As the engineers like to say: “When a man makes a mistake, he makes a mistake. When a machine makes a mistake … makes a mistake … makes a mistake … makes a …”
Anyway, I always thought of us expendable non-entities — a motley collection of leftovers and misfits that the miltiary still owned but otherwise had little use for — as the Nixon-Kissinger Fig Leaf Contingent. Today’s expendable non-entities have a task indistinguishable from ours: namely, to Afghanize the Afghans (as the U.S. more recently Iraqified the Iraqis). The French would no doubt call this policy, “browning the bodies.” And the motley assemblage of expendables for which the bloated U.S. military has no other use? Let us call them the Buy Time Brigade.
Short version in verse (from Boobie Counter Insurgency):
The blowback, though, comes round in time;
No one has yet escaped.
Vietnamized; Iraqified;
Corrupted by the raped
The victors thus are vanquished by
The monkeys that they aped
Longer version:
Bring Home the Buy Time Brigade
The Buy Time Brigade is busted
It’s run out of money and luck
The guy at the top can’t be trusted
Because he does not give a fuck
He starts with his missions “accomplished”
After which he unravels the gain
Then spinning his endless excuses,
He covers up losses and pain
Commanding, Commandments, commanded:
He’s fallen in love with command
Stone deaf to how he’s been backhanded
By voters and their reprimand
The people don’t like what he’s doing
They’ve told him both time and again
They’re tired of his endless pooch-screwing
They want the war over by ten:
That’s minutes, or hours, or bedtime
That doesn’t mean weeks, months, or years
For those who don’t listen, it’s dead time
Like getting tossed out on their ears
The blood and the billions have vanished
It’s time for the twerp to atone
To Dante’s tenth level he’s banished
A new low for just him alone
Or maybe Dick Cheney will join him
To smirk at his armpit and sneer
Which Dubya will take as a coin hymn
A chant to make money and cheer
The Fig Leaf Contingent from Asia
Has come back again to be heard:
“Fuck him and his fucked-up Fantasia!
No Lyndon Baines Bush: Texas turd!”

===

▶ _What this exercise asks_
1 - In the satirical piece on the Buy Time Brigade, what did the writer call the expendable non-entities of the writer's own era?
2 - Continue the satirical piece on the Buy Time Brigade from where it stops, matching its tone and form.

▶ _Supplied records_
===

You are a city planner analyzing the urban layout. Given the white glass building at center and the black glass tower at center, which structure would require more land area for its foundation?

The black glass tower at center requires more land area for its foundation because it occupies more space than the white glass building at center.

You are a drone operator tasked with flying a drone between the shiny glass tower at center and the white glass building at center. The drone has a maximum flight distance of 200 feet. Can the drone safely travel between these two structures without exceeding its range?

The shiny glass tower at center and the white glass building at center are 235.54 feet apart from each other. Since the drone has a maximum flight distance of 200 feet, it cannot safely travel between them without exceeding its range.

===

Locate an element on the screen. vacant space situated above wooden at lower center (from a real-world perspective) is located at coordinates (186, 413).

===

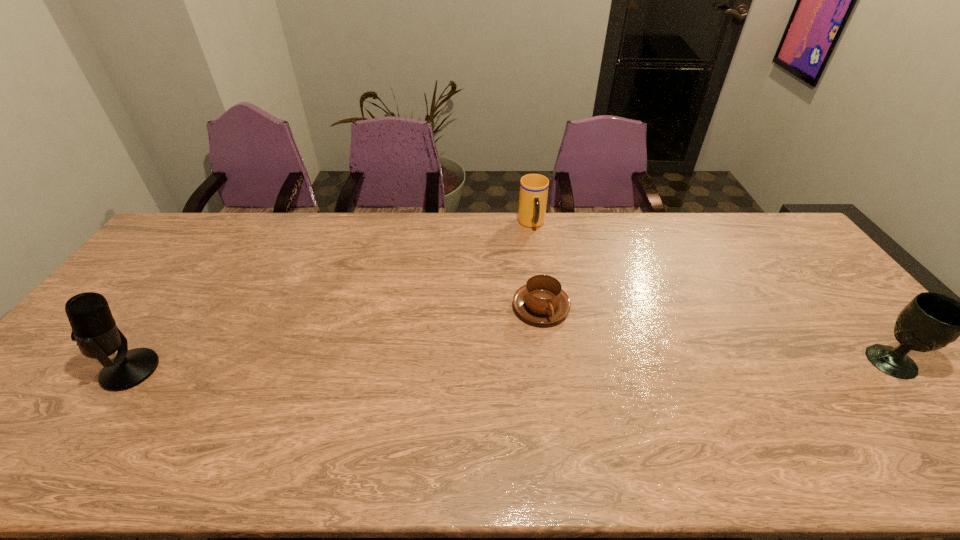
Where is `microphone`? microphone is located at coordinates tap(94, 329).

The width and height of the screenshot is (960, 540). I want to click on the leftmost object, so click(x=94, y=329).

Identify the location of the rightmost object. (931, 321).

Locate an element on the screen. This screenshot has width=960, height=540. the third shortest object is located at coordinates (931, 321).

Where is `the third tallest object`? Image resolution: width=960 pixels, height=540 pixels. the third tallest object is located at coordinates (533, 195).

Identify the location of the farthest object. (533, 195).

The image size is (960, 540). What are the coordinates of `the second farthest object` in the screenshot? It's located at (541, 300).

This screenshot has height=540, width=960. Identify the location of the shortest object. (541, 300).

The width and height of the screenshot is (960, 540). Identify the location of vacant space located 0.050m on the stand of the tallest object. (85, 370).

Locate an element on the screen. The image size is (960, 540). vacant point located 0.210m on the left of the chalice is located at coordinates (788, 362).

===

▶ _Answers for the exercise_
1 - The Nixon-Kissinger Fig Leaf Contingent.

2 -
And no more from old Tricky Dickies
Those Kissingers, Nixons, and Fords
The vampires who left us with hickeys
From bleeding our necks for their gourds
Just cut off the money and maybes
Just quit all the stalling for time
We don’t need these rats with their rabies
To rob us of our last thin dime
The Buy Time Brigade has no reason
Except to die fighting for zilch
To parasites we’re open season:
Our pockets and veins they will filch
Yet still with these gruesome reminders,
Obama has hired the same jerks
Who always advise bloody nonsense:
Like staying with what never works
“We’ll know what we see when we see it,”
Says Holbrooke of what he can’t state:
Like one damned good reason for staying
Where wise ones leave early, not late
Yet greed knows no limits too hyper,
And before all our regiments fade,
It’s past time to pay off the piper
And bring home the Buy Time Brigade
Michael Murry, “The Misfortune Teller,” Copyright © 2006-2009
There’s a saying that haunts me here: Who wants to be the last man to die in a losing war?
Since I associate that rhetorical question with John Kerry, who currently spends his time threatening any number of other countries for his boss, the Nobel Peace Prize winner, I would refine that hauntiing thought down to its essence, and inquire: “Who wants to die in any war?”
Yes, as they say in “All Quiet on the Western Front”: When it comes to dying for your country, it’s better not to die at all.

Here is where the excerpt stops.